(Work request) Gather every line in the rows below that contains the string "Mastodon", copying each one in full.

Data pulled from a collection
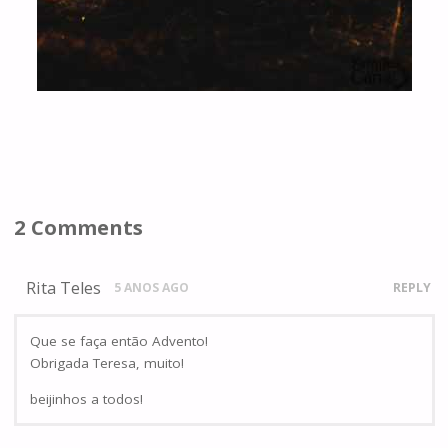
2 Comments
Rita Teles
5 ANOS AGO
REPLY
Que se faça então Advento!
Obrigada Teresa, muito!
beijinhos a todos!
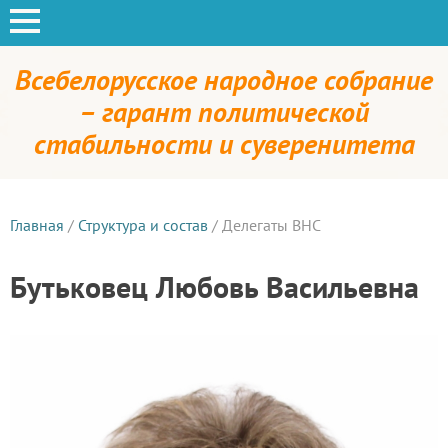
Всебелорусское народное собрание
– гарант политической
стабильности и суверенитета
Главная
/
Структура и состав
/
Делегаты ВНС
Бутьковец Любовь Васильевна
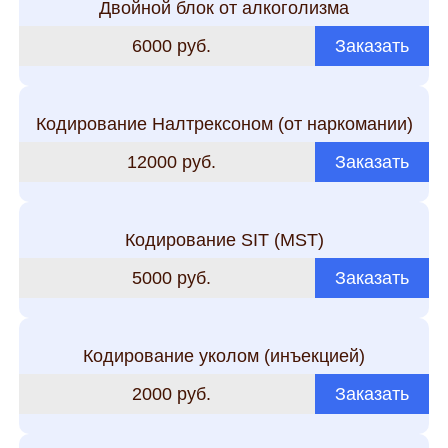
Двойной блок от алкоголизма
6000 руб.
Заказать
Кодирование Налтрексоном (от наркомании)
12000 руб.
Заказать
Кодирование SIT (MST)
5000 руб.
Заказать
Кодирование уколом (инъекцией)
2000 руб.
Заказать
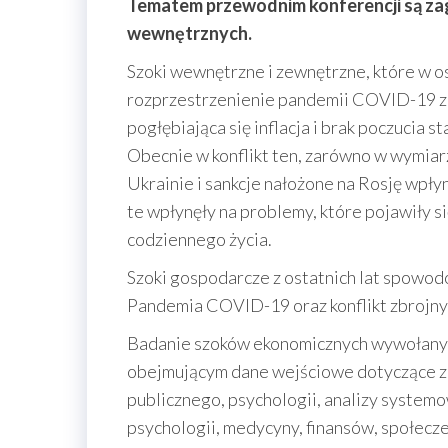
Tematem przewodnim konferencji są za
wewnętrznych.
Szoki wewnętrzne i zewnętrzne, które w os
rozprzestrzenienie pandemii COVID-19 za
pogłębiająca się inflacja i brak poczucia 
Obecnie w konflikt ten, zarówno w wymiar
Ukrainie i sankcje nałożone na Rosję wpł
te wpłynęły na problemy, które pojawiły si
codziennego życia.
Szoki gospodarcze z ostatnich lat spowodo
Pandemia COVID-19 oraz konflikt zbrojny 
Badanie szoków ekonomicznych wywołanych 
obejmującym dane wejściowe dotyczące zar
publicznego, psychologii, analizy systemo
psychologii, medycyny, finansów, społecz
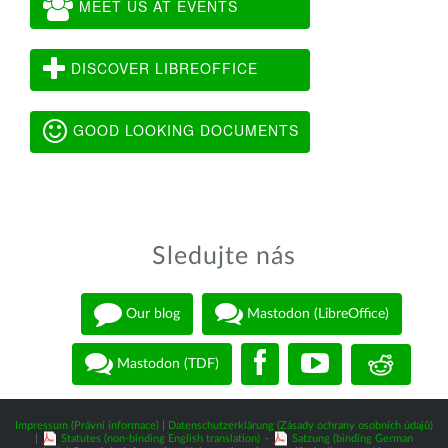
MEET US AT EVENTS
DISCOVER LIBREOFFICE
GOOD LOOKING DOCUMENTS
Sledujte nás
Our blog
Mastodon (LibreOffice)
Mastodon (TDF)
Impressum (Právní informace)
|
Datenschutzerklärung (Zásady ochrany osobních údajů)
|
Statutes (non-binding English translation)
-
Satzung (binding German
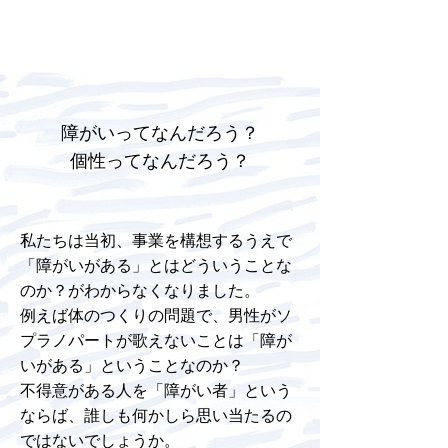
障がいってなんだろう？
​個性ってなんだろう？
私たちは当初、事業を構想するうえで
「障がいがある」とはどういうことな
のか？がわからなくなりました。
例えば体のつくりの問題で、男性がソ
プラノパートが歌えないことは「障が
いがある」ということなのか？
不得意がある人を「障がい者」という
ならば、誰しも何かしら思い当たるの
ではないでしょうか。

(Task output)
Mastodon (LibreOffice)
Mastodon (TDF)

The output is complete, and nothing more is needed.